§ **PROBLEM DESCRIPTION**:
From the entries below, return only the lines starting at the one that contains "Copia de Llaves" and ending at the one that contains "В качестве предостережения иногда указыва", exactly as they stand.
[[ MATERIALS PROVIDED, beginning ]]
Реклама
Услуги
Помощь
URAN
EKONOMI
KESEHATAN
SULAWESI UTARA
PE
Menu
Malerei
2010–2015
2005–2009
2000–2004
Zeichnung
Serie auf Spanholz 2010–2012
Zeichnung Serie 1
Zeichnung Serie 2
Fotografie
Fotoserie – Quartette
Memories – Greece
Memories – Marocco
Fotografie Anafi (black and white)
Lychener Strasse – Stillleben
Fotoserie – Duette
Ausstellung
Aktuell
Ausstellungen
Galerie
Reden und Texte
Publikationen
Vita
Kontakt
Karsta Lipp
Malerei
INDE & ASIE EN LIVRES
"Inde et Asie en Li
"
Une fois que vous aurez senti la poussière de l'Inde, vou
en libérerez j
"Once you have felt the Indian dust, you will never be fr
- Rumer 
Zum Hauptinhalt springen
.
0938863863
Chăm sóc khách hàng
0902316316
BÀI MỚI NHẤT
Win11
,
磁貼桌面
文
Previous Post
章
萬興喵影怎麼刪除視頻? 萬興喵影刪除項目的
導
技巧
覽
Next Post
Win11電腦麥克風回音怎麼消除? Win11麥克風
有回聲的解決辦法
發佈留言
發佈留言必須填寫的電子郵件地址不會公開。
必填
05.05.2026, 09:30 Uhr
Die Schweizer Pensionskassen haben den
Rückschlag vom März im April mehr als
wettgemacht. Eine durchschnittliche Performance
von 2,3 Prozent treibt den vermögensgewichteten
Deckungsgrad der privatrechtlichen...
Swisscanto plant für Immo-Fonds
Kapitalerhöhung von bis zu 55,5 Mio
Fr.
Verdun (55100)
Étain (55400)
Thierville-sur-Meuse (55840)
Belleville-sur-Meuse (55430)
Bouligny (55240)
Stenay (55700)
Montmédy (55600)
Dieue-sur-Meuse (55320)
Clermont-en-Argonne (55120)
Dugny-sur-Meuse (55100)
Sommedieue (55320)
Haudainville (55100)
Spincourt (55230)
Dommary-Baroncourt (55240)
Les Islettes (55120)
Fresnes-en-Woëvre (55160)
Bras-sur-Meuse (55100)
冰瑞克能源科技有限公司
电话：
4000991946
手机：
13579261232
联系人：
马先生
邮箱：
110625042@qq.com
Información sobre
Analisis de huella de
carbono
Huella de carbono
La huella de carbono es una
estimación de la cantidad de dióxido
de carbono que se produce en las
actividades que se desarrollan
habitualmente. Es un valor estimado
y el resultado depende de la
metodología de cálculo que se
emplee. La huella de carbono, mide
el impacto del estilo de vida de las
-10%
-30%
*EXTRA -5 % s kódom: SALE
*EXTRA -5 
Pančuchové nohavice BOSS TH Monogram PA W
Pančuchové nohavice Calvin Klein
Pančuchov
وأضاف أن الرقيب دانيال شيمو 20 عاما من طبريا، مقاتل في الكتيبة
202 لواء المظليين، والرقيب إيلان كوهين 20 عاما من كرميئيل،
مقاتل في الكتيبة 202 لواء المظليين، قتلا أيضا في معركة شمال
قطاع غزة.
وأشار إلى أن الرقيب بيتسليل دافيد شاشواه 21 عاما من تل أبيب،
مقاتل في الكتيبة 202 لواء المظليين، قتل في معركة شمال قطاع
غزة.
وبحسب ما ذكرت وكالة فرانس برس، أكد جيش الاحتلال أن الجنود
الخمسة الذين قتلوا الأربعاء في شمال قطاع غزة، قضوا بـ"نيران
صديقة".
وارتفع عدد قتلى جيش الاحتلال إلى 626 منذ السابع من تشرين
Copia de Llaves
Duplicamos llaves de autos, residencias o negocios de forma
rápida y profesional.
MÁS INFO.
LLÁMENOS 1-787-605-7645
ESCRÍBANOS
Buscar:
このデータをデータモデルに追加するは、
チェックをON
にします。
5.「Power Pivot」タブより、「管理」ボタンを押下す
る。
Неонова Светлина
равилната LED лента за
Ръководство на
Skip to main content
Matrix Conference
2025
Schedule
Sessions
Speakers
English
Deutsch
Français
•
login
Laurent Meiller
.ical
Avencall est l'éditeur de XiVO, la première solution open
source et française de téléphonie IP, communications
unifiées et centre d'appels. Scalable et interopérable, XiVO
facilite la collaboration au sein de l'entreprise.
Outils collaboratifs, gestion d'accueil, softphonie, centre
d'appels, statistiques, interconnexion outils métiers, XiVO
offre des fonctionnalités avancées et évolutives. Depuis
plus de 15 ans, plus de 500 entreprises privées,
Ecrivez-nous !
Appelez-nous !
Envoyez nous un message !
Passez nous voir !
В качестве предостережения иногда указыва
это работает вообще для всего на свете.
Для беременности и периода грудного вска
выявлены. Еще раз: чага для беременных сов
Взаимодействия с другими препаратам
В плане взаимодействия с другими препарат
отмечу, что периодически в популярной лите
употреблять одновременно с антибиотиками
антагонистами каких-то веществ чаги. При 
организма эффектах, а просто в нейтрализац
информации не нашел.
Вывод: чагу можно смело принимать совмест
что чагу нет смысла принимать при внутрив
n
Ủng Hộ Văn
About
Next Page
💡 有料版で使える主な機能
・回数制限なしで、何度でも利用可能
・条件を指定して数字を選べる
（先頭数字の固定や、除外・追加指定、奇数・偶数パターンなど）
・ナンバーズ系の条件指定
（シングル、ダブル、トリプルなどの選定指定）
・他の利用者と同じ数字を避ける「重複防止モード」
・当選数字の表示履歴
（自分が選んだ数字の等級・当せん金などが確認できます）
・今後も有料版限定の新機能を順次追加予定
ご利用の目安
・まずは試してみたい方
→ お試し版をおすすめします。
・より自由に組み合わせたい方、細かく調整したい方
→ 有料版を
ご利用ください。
[[ MATERIALS PROVIDED, end ]]
§ **TASK RESPONSE**:
Copia de Llaves
Duplicamos llaves de autos, residencias o negocios de forma
rápida y profesional.
MÁS INFO.
LLÁMENOS 1-787-605-7645
ESCRÍBANOS
Buscar:
このデータをデータモデルに追加するは、
チェックをON
にします。
5.「Power Pivot」タブより、「管理」ボタンを押下す
る。
Неонова Светлина
равилната LED лента за
Ръководство на
Skip to main content
Matrix Conference
2025
Schedule
Sessions
Speakers
English
Deutsch
Français
•
login
Laurent Meiller
.ical
Avencall est l'éditeur de XiVO, la première solution open
source et française de téléphonie IP, communications
unifiées et centre d'appels. Scalable et interopérable, XiVO
facilite la collaboration au sein de l'entreprise.
Outils collaboratifs, gestion d'accueil, softphonie, centre
d'appels, statistiques, interconnexion outils métiers, XiVO
offre des fonctionnalités avancées et évolutives. Depuis
plus de 15 ans, plus de 500 entreprises privées,
Ecrivez-nous !
Appelez-nous !
Envoyez nous un message !
Passez nous voir !
В качестве предостережения иногда указыва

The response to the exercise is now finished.